-- START EXTRACT --
Id. (citation omitted).
In the absence of respondent's presence, the consent of
Shanta's mother to the adjudication of neglect in this case was
insufficient to dispense with the requirement of an adjudicatory
hearing. According to the mandates of [N.C. Gen. Stat. § 7B-902],
all parties must be present in order for the trial court to enter
a consent judgment. In the case at bar, respondent was not present
and, as such, no valid consent judgment could be entered.
Id. at
563, 528 S.E.2d at 397.
For the reasons stated herein, although we hold that service
of process was proper based on Rule 4(j1), we hold that the trial
court erred in finding the allegations of neglect contained in the
petition were proven by clear and convincing evidence. The
judgment of the trial court is therefore reversed and the matter is
remanded for an adjudicatory hearing.
Reversed and remanded.
Judge TIMMONS-GOODSON concurs.
Judge GREENE dissents in a separate opinion.
===============================
GREENE, Judge, dissenting.
As I disagree with the majority regarding the validity of
service of process by publication on respondent, I dissent. While
I do agree with the majority as to part II of its opinion, I do not
reach this issue in my analysis.
The pertinent issues in this case are whether: (I)
petitioner's 8 July 1998 affidavit is sufficient to support service
by publication on respondent; and if not, (II) the trial court has
the authority to enter a neglect adjudication when a summons has
not been served upon one of the parents of a juvenile alleged to be
neglected.
I
Service by publication is a permitted method of service of
process if the whereabouts of the party sought to be served are
unknown and that party cannot with due diligence be served by
personal delivery, registered or certified mail, or . . . pursuant
to 26 U.S.C. § 7502(f)(2). N.C.G.S. § 1A-1, Rule 4(j1) (2001).
-- END EXTRACT --
-- START MATERIAL SUPPLIED --
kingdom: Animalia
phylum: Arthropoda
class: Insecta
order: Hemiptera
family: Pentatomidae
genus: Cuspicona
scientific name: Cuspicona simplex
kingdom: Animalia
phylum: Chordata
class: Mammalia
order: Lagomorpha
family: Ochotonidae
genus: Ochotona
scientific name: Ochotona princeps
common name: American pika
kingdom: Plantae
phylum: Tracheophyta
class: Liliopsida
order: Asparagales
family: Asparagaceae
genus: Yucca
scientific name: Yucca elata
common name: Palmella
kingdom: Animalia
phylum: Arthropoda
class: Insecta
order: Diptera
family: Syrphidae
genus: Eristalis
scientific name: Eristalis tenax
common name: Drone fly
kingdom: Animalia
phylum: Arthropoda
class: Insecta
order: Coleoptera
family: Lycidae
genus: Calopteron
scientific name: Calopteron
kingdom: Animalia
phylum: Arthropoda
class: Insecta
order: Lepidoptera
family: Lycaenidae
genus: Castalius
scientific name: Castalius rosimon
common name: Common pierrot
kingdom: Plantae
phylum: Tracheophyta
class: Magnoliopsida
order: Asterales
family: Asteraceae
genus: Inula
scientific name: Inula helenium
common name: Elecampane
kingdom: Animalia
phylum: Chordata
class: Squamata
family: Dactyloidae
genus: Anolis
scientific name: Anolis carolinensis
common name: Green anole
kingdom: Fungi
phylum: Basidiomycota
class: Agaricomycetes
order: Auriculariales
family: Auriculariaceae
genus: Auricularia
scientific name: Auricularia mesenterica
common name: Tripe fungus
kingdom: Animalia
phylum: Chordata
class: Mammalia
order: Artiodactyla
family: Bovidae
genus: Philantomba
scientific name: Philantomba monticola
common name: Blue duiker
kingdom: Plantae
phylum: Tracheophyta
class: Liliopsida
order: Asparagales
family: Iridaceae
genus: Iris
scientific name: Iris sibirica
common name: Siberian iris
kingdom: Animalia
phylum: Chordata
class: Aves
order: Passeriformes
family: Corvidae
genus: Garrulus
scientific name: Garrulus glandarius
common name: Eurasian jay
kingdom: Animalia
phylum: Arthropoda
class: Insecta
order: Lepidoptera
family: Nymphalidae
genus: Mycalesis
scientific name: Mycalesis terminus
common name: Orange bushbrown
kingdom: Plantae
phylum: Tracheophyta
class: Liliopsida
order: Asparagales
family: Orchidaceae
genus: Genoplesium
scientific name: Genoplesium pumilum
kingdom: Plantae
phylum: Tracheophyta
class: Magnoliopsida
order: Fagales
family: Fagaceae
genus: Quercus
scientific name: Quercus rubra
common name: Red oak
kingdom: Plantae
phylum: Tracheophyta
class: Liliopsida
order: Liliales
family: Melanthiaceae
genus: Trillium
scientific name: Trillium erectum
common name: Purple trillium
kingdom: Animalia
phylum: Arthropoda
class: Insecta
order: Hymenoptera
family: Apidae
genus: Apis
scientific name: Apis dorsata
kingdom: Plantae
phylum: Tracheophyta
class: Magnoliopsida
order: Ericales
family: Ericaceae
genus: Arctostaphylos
-- END MATERIAL SUPPLIED --
Could you rewrite the court opinion from "Reversed and remanded." up to and including "are whether: (I)", with "majority" changed to "lead opinion"? None of the data is needed here.

» ANSWER TO THIS TASK
Reversed and remanded.
Judge TIMMONS-GOODSON concurs.
Judge GREENE dissents in a separate opinion.
===============================
GREENE, Judge, dissenting.
As I disagree with the lead opinion regarding the validity of
service of process by publication on respondent, I dissent. While
I do agree with the lead opinion as to part II of its opinion, I do not
reach this issue in my analysis.
The pertinent issues in this case are whether: (I)